DeepSeek R1 achieves a dual cost advantage over OpenAI's o1 - both in its development costs and operational expenses for generating responses. Since the longer reasoning models think, the better they perform, this is a significant development towards creating more advanced AI systems.

Feature Deepseek R1 OpenAI o1
Training Approach Reinforcement learning with minimal supervised data Supervised fine-tuning (SFT) with RLHF
Input Token Cost $0.14 (cached), $0.55 (non-cached) per million tokens $7.50 (cached), $15.00 (non-cached) per million tokens
Output Token Cost $2.19 per million tokens $60 per million tokens
27x more expensive than R1
Codeforce Benchmark 96.3 (Percentile) 96.6 (Percentile)
Math Benchmark 79.8 – AIME 2024
97.3 – MATH 500
79.2 – AIME 2024
96.4 – MATH 500

Geopolitics and CapEx

Access to computational power has emerged as a strategic geopolitical lever. The strategy assumes that by restricting China's access to advanced computing capabilities, the US can maintain its lead in artificial intelligence development.

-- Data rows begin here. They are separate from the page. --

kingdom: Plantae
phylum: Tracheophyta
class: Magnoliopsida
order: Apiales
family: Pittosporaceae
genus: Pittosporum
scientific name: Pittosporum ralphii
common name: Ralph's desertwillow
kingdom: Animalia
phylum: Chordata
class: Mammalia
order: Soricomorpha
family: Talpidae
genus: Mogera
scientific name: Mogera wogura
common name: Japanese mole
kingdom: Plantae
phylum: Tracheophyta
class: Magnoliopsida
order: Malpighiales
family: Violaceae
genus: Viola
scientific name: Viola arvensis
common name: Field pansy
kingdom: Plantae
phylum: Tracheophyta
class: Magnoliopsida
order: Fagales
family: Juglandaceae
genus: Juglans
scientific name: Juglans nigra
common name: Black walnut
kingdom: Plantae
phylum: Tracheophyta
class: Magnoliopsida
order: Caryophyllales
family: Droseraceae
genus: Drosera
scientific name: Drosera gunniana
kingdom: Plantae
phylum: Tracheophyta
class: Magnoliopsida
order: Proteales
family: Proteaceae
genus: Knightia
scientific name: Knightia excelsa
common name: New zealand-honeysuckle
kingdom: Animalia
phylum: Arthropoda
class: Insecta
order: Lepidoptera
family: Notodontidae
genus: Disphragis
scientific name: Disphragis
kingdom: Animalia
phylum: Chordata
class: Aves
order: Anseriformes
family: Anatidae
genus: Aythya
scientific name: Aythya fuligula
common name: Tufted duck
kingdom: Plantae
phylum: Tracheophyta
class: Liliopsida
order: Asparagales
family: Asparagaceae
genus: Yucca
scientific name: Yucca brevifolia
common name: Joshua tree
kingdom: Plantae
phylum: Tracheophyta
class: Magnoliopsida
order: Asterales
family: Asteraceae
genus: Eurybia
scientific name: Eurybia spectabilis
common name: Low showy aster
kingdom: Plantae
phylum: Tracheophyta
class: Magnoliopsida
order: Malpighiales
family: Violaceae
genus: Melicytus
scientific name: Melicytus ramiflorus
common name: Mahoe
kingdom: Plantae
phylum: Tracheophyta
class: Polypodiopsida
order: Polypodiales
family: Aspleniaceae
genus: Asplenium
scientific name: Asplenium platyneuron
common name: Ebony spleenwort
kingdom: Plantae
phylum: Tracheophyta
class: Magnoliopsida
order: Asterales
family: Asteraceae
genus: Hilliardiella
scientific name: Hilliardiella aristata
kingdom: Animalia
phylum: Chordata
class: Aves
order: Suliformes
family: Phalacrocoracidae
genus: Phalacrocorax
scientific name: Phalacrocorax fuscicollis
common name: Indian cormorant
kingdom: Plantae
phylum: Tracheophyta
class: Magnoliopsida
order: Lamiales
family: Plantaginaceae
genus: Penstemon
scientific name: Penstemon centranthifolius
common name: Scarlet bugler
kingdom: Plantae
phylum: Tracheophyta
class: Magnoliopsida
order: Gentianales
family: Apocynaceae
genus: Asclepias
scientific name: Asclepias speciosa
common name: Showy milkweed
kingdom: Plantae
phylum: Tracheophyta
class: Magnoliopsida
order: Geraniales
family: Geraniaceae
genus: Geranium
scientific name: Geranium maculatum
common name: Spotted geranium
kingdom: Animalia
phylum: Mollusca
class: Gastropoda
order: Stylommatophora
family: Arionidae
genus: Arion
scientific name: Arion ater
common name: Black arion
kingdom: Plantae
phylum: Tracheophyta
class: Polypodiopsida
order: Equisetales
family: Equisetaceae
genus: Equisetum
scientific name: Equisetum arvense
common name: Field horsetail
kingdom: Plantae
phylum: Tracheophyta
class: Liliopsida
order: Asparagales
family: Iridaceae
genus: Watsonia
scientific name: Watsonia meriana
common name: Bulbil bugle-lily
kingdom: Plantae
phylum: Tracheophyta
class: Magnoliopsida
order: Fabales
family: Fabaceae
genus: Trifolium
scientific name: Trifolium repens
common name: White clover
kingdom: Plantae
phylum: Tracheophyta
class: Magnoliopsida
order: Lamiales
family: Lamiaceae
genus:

DeepSeek R1's development reveals a significant weakness in this strategy. Despite facing strict export controls, the Chinese company created R1 in just two months with a modest $6 million investment, achieving performance comparable to o1.

This not only casts doubt on the effectiveness of AI-related export controls, but also challenges the massive capital expenditure figures that OpenAI and Meta claim are necessary to maintain AI leadership.

Conclusion

The emergence of these reasoning models marks a crucial shift in AI development. The next frontier in artificial intelligence isn't just about making models bigger—it's about making them think better. As systems learn to think deliberately rather than just pattern-match, we're moving closer to AI that can tackle increasingly complex cognitive tasks with human-like deliberation. These developments also force us to reconsider our traditional assumptions about the computational requirements for both training and running AI models.